Obama, Romney make final push
US president Barack Obama and Republican rival Mitt Romney engaged in a frenzied cross-country blitz of the remaining battleground states today, with both sides predicting victory in a close race just two days before election day.
On the next-to-last day of the race, polls show the two candidates neck-and-neck nationally, although the president appeared to have a slight edge in the swing states that will decide who captures the 270 electoral votes needed to win on Tuesday.
After months of sometimes bitter attacks and saturation advertising in pivotal states, Obama and Romney pressed their arguments that they offer the best solution to weak economic growth and partisan gridlock in Washington.
The two also made direct appeals for votes in a race that may come down to which side does the best job of getting its supporters to the polls.
"It's up to you. You have the power," Obama told a crowd of more than 14,000 people who filled the downtown streets of Concord, New Hampshire. "You will be shaping the decisions for this country for decades to come, right now, in the next two days."
In Iowa, Romney urged more than 4,000 people in a Des Moines hall to get out and vote - and convince a few undecided or former Obama supporters to back him while they are at it.

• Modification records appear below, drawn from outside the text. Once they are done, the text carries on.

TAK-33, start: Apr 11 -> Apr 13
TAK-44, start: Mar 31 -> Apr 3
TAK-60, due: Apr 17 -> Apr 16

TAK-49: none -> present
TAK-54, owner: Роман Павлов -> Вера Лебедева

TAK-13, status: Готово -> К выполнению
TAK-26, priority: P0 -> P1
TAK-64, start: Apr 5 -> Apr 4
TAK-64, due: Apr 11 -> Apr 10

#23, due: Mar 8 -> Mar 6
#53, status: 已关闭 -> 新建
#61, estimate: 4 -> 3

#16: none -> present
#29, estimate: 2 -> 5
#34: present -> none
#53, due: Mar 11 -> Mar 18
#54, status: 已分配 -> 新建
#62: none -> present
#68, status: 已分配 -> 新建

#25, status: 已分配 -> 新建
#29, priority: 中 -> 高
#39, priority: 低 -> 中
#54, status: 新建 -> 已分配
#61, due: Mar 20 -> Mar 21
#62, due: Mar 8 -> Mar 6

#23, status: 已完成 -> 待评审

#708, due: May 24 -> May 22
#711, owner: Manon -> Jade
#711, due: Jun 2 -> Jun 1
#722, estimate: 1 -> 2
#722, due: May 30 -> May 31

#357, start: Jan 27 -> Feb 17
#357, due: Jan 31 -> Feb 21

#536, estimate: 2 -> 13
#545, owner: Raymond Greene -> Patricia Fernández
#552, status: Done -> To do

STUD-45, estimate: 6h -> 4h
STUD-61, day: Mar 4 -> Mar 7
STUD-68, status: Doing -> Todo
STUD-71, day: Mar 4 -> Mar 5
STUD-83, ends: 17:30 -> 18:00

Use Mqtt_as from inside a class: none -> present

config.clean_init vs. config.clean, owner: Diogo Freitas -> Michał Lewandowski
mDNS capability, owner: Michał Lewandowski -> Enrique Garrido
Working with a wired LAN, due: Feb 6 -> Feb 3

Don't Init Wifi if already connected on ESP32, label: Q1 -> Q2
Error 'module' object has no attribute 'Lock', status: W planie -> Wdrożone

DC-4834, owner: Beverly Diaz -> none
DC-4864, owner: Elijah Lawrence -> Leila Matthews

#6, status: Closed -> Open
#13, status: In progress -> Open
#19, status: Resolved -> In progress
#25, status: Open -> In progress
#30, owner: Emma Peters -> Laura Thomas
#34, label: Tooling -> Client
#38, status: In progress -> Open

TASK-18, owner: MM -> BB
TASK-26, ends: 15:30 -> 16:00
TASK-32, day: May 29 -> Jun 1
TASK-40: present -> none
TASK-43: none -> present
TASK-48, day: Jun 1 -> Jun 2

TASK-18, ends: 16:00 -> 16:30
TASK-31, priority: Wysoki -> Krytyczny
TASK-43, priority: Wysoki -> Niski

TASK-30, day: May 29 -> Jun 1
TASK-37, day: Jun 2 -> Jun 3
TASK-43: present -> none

Romney, the former governor of Massachusetts, renewed his argument that he is the candidate who offers real change and can reach out to Democrats to craft bipartisan agreements.
"Accomplishing real change is not just something that I talk about. It's something that I've done," Romney told supporters in Des Moines. "And it's something I'm going to do when I am president of the United States."
Advisers for Obama and Romney blanketed the Sunday morning news shows to predict victory in a race focused on eight or nine battleground states that will provide the margin of victory in what national polls show is likely to be a very tight race.
A Reuters/Ipsos daily online tracking poll published today showed Obama with a national lead over Romney of 48 percent to 47 per cent - essentially a dead heat. The result fell within the survey's credibility interval, a tool used to account for statistical variation in Internet-based polls.
Many polls show Obama with a slight but persistent lead in Ohio, Wisconsin, Iowa and Nevada - states that would give him more than the 270 electoral votes he needs, barring any surprises elsewhere.
Republicans said they see a different story in early voting in key states, which mostly shows Democrats casting more early ballots but not at the pace that Obama set in his victory in 2008 over Republican John McCain by 7 percentage points.